Part of Neal’s charm in this show is his absolute honesty and affability. He swears, he jokes but he also shows concern for the families who hire him and he offers a full clean up-to-grave service. We saw in last week’s show how he’d cleaned up the messy aftermath of someone’s death, then taken his family out on his yacht to scatter the man’s ashes. But of course, he does it all for a price, but hey, we’ve all got to earn a living.
And it’s not just deaths and crime scenes that Neal and his employees face. Again, in last week’s episode, we saw one of Crime Scene Cleaners Inc., operatives crawling around in the foundations of someone’s house in search of the source of a vile smell and finding a dead possum. He also drew the short straw and had to clean up a police car in which someone has been so violently sick, I wouldn’t be surprised if that person turned out to be possessed, Linda Blair in Exorcist style.

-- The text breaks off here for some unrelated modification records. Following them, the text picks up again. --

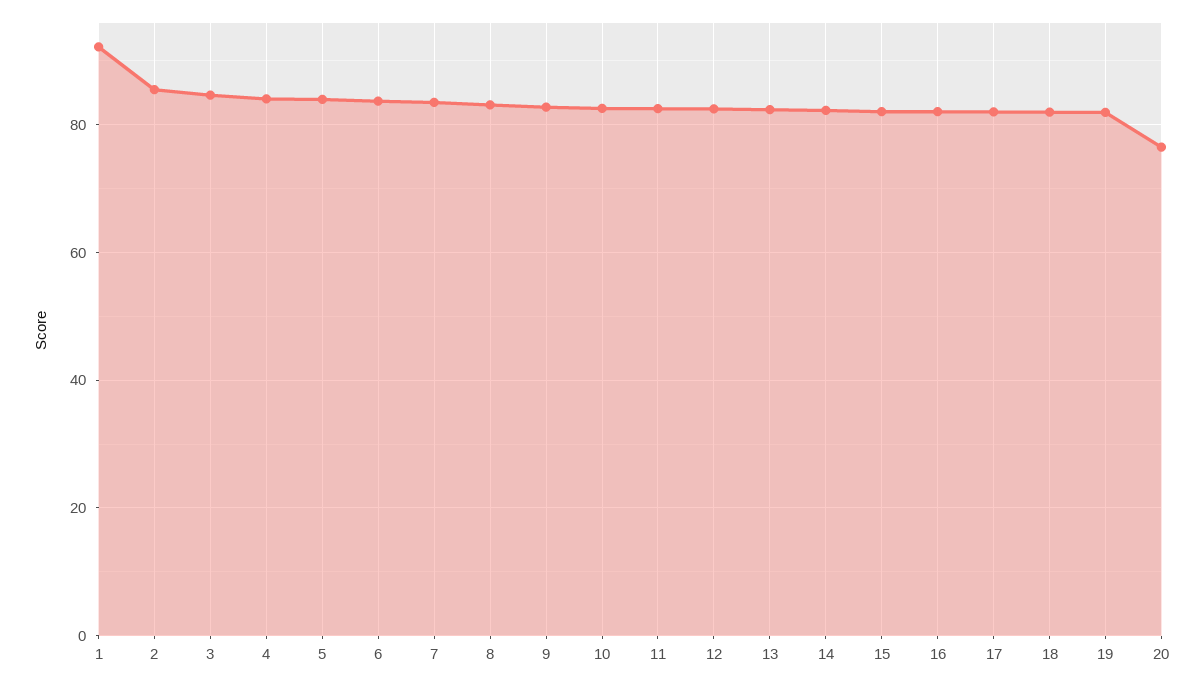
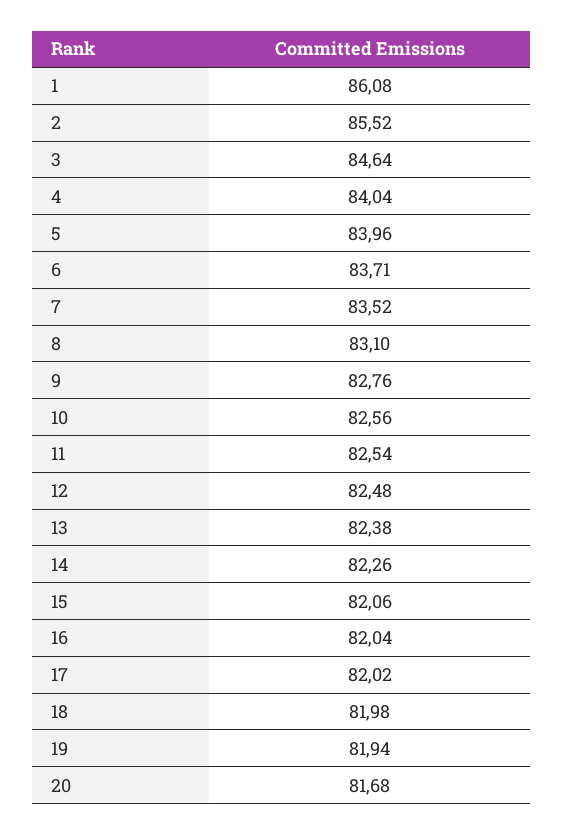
  {
-   "1": 92,
+   "1": 86.08,
    "2": 85.52,
    "3": 84.64,
    "4": 84.04,
    "5": 83.96,
    "6": 83.71,
    "7": 83.52,
    "8": 83.1,
    "9": 82.76,
    "10": 82.56,
    "11": 82.54,
    "12": 82.48,
    "13": 82.38,
    "14": 82.26,
    "15": 82.06,
    "16": 82.04,
    "17": 82.02,
    "18": 81.98,
    "19": 81.94,
-   "20": 76
+   "20": 81.68
  }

Neal is no newbie to being filmed as he goes about his gory business either. For many years, the fascination for what goes on behind those white tents and police tape lines has inspired filmmakers to shadow Neal. One hugely successful film was made by Alan Emmins and was entitled, ‘Mop Men’. It was graphic, it was gross, and it drew millions by way of audiences. Here’s a clip from that film, but be warned, it’s not for the faint hearted and definitely not for kids…

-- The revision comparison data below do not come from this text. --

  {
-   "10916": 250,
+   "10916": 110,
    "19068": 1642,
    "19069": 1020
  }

Neal has also been shadowed by National Geographic and Ashley Hames, who was filmed during a series of ‘grow up and get a job’ challenges. Here’s a clip, and again, it’s pretty grim so, as they say, viewer discretion is advised…

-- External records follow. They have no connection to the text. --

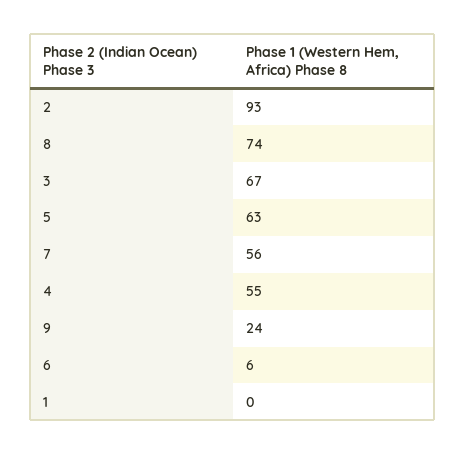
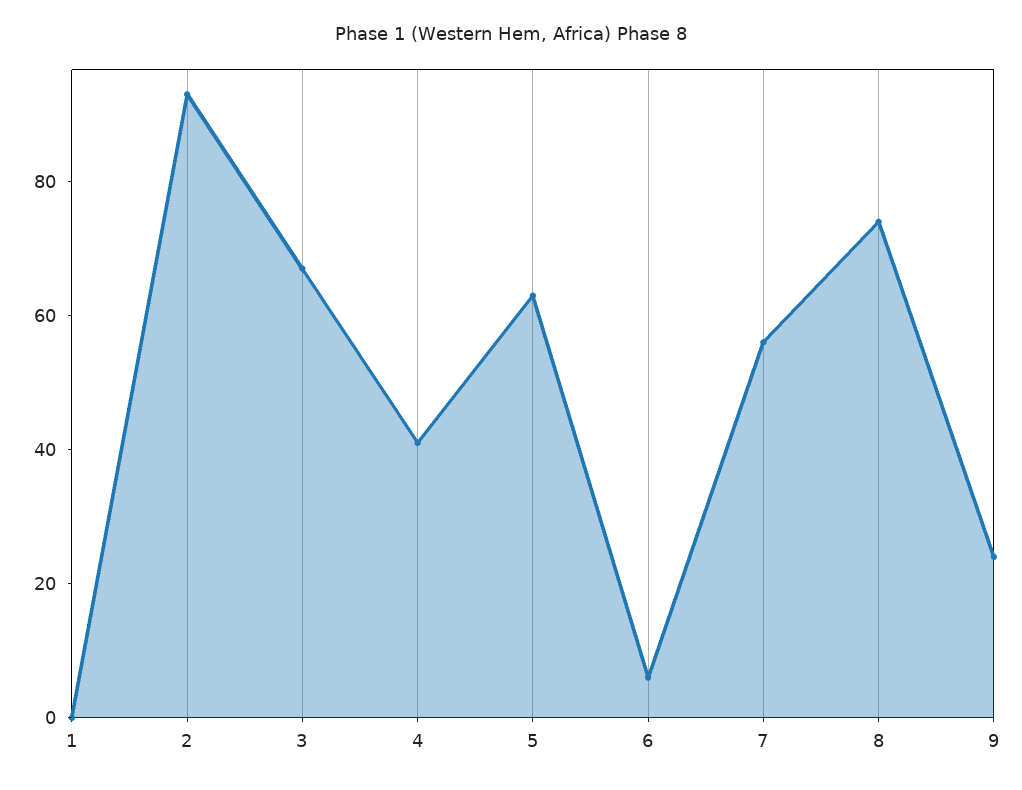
  {
    "2": 93,
    "8": 74,
    "3": 67,
    "5": 63,
    "7": 56,
-   "4": 55,
+   "4": 40,
    "9": 24,
    "6": 6,
    "1": 0
  }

I suspect that, as I mentioned earlier, the true fascination with Neal’s latest TV venture on Bravo is that it’s a curtain-twitcher’s dream in which we get to see stuff that’s normally the subject of much curiosity but little actual first-hand knowledge.
It truly is morbidly fascinating, except, I would think, to anyone unfortunate enough to need Neal’s services.
You can see How Clean Is Your Crime Scene every Monday at 9pm on Bravo… and you’ll be hooked, I guarantee it!